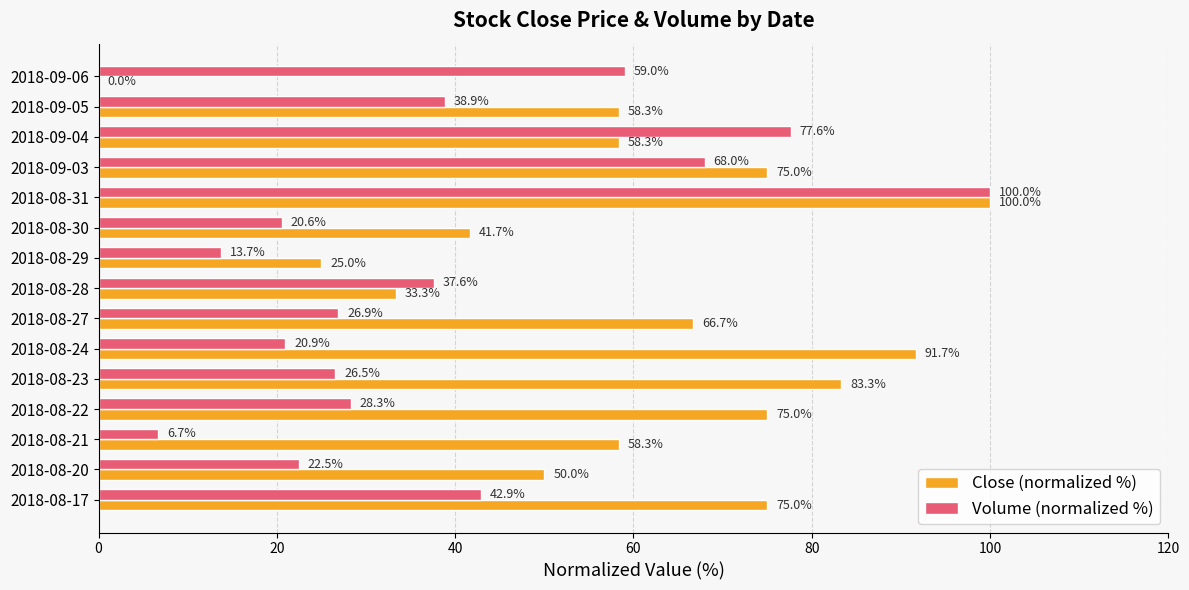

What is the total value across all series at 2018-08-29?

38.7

--

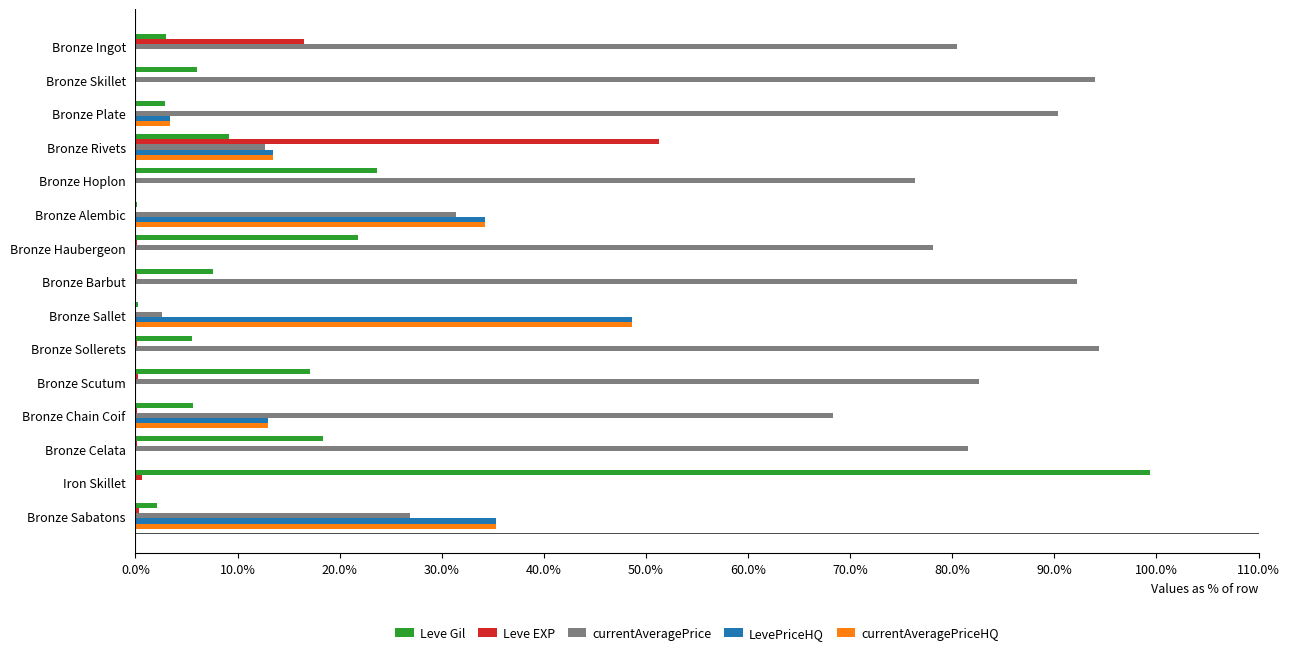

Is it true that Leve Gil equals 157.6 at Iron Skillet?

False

...

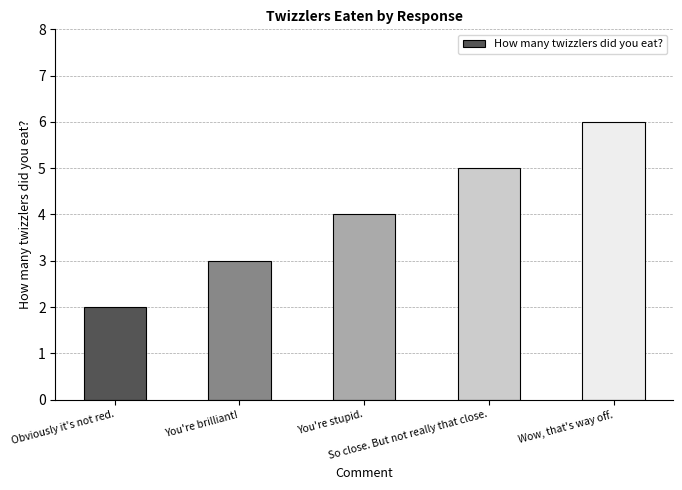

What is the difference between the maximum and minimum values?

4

**Your objective**
Extract each line of the records above that contains the word "What". Matches are case-sensitive.

**Written answer**
What is the total value across all series at 2018-08-29?
What is the difference between the maximum and minimum values?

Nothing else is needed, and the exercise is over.